En ce qui concerne l'innovation, il faut bien dire que ce sont les régulations budgétaires auxquelles nous procédons qui peuvent parfois freiner l'action de Bpifrance en la matière, et qu'elle ne saurait en être tenue pour responsable. Mon souhait est donc que nous améliorions notre dispositif de financement de l'innovation, en faisant en sorte que notre politique budgétaire offre une meilleure lisibilité dans ce domaine.

S'agissant du financement à court terme, comme je l'ai indiqué, Bpifrance comble en partie les lacunes des banques commerciales, mais elle ne le fait pas suffisamment, de sorte que ce sujet demeure préoccupant.

Il importe également que Bpifrance s'adapte au contexte macroéconomique. À cet égard, le fonds de garantie que nous avons pu mettre en oeuvre cet été dans le secteur de l'élevage, grâce à la réactivité de ses équipes, a été un élément probant. De même, elle a su faire preuve de réactivité lorsqu'il s'est agi d'adapter le process de préfinancement du CICE pour faire face à l'augmentation des contentieux.

J'en viens maintenant à la question du cofinancement.
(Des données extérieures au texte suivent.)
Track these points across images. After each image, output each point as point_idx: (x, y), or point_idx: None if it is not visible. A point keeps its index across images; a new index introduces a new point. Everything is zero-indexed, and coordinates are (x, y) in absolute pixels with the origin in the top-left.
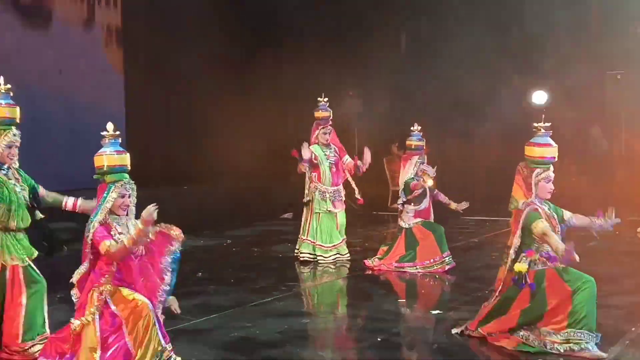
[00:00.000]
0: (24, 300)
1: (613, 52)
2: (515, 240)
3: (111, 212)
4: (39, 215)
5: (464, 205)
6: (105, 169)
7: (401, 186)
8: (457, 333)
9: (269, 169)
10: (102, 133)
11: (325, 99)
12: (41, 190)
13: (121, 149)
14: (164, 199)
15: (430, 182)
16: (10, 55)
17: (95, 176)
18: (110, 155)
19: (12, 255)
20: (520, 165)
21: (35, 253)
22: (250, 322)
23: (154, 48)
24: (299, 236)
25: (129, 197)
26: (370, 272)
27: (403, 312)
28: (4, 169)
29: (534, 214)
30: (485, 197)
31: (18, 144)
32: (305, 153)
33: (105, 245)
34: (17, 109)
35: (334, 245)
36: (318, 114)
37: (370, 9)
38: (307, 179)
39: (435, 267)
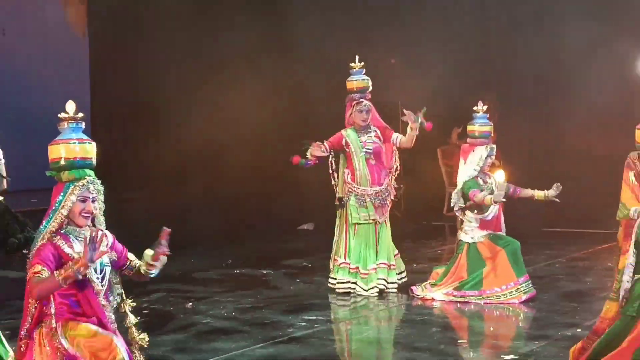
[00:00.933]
0: None
1: None
2: (628, 261)
3: (69, 221)
4: None
5: (556, 189)
6: (62, 162)
7: (459, 186)
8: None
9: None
10: (59, 115)
11: (361, 64)
12: None
13: (85, 137)
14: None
15: (500, 178)
16: None
17: (48, 173)
18: (70, 144)
19: None
20: (630, 157)
21: None
22: None
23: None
24: (333, 257)
25: (93, 201)
26: (419, 302)
27: (466, 357)
28: None
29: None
30: (575, 201)
31: None
32: (316, 151)
33: (32, 270)
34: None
35: (376, 268)
36: (351, 84)
37: None
38: (335, 174)
39: (508, 297)
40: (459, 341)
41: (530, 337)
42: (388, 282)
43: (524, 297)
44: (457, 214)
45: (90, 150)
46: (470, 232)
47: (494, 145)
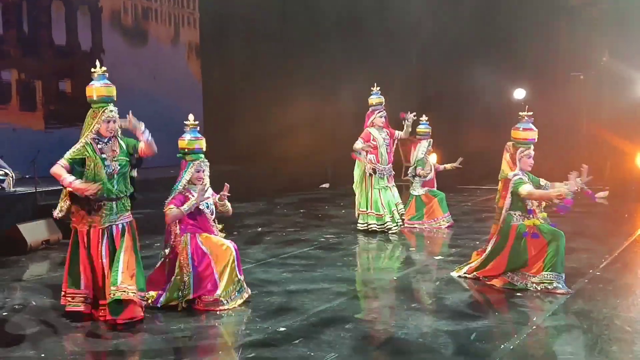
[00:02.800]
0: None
1: (576, 57)
2: (506, 203)
3: (190, 182)
4: (134, 173)
5: (458, 161)
6: (186, 150)
7: (412, 164)
8: (456, 276)
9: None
10: (184, 122)
11: (378, 88)
12: (140, 147)
13: (199, 135)
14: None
15: (433, 160)
16: (116, 64)
17: (178, 155)
18: (191, 140)
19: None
20: (507, 145)
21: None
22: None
23: (224, 59)
24: (361, 210)
25: (203, 171)
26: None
27: (413, 257)
28: (101, 142)
29: (519, 180)
30: (476, 171)
31: (116, 119)
32: (358, 144)
33: (168, 207)
34: (114, 88)
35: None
36: (372, 100)
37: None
38: (363, 160)
39: (438, 224)
40: (410, 249)
41: (450, 246)
42: (393, 223)
43: (447, 225)
44: (410, 178)
45: (202, 143)
46: (417, 189)
47: (431, 140)
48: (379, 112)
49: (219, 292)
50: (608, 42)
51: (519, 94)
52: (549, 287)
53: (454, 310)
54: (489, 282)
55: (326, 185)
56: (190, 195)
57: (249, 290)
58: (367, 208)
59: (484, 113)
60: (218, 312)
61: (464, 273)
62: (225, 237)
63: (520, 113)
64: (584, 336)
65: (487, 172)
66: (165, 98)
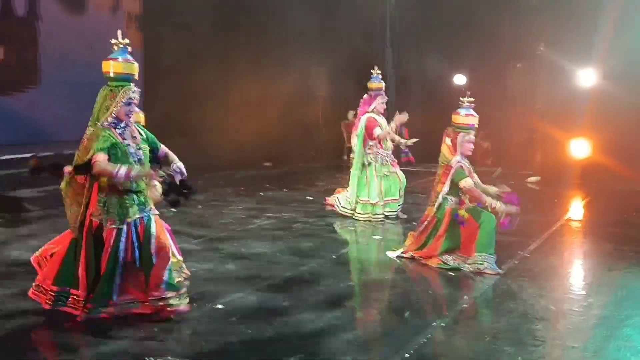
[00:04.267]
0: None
1: (514, 46)
2: (444, 189)
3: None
4: (162, 173)
5: (411, 142)
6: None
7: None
8: (392, 255)
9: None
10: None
11: (379, 71)
12: (162, 150)
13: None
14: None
15: (378, 132)
16: (52, 32)
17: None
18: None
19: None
20: (447, 130)
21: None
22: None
23: (167, 31)
24: (363, 199)
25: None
26: (330, 208)
27: (352, 237)
28: (120, 127)
29: (461, 171)
30: (416, 153)
31: (137, 102)
32: (377, 131)
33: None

Celui-ci est, compte tenu des contraintes communautaires, un des moyens les plus sûrs d'éviter la requalification en aides d'État de nombre d'interventions de Bpifrance. Il demeure en outre un élément de discipline important dans plusieurs secteurs, et il est aujourd'hui structuré, dans le cadre du financement des sociétés les plus innovantes, avec l'intervention des business angels. Néanmoins, nous veillons, notamment pour les entreprises dont la situation est examinée par le Comité interministériel de restructuration industrielle (CIRI) ou par nos services, à ce que ce mécanisme ne conduise pas à bloquer les interventions de Bpifrance lorsque certains acteurs bancaires ou d'autres investisseurs font preuve d'une frilosité accrue ; sinon, ses capacités de combler les failles de marché s'en trouveraient réduites. Ce sujet ne fait pas encore l'objet d'une alerte, mais nous devons être collectivement extrêmement vigilants. Le cofinancement donne de la force à l'outil, mais il ne peut être une politique exclusive si nous ne sommes pas en mesure de motiver certains investisseurs.

J'ajoute que certains champs d'intervention de Bpifrance ne relèvent pas du cofinancement. Je pense en particulier aux prêts de développement, dont les conditions hors marché permettent à l'entreprise de disposer de deux ans avant de commencer à rembourser. Par ailleurs, je crois que nous devons continuer à réfléchir à la possibilité – je sais que certains, ici, y sont attachés, et je partage leur souci – d'intervenir en retournement dans des secteurs identifiés. Un tel mécanisme ne figure pas dans la doctrine d'intervention de Bpifrance et consommerait davantage de fonds propres, mais il compléterait utilement la panoplie de la Banque publique d'investissement car il apparaît comme nécessaire dans certains secteurs ou certains territoires.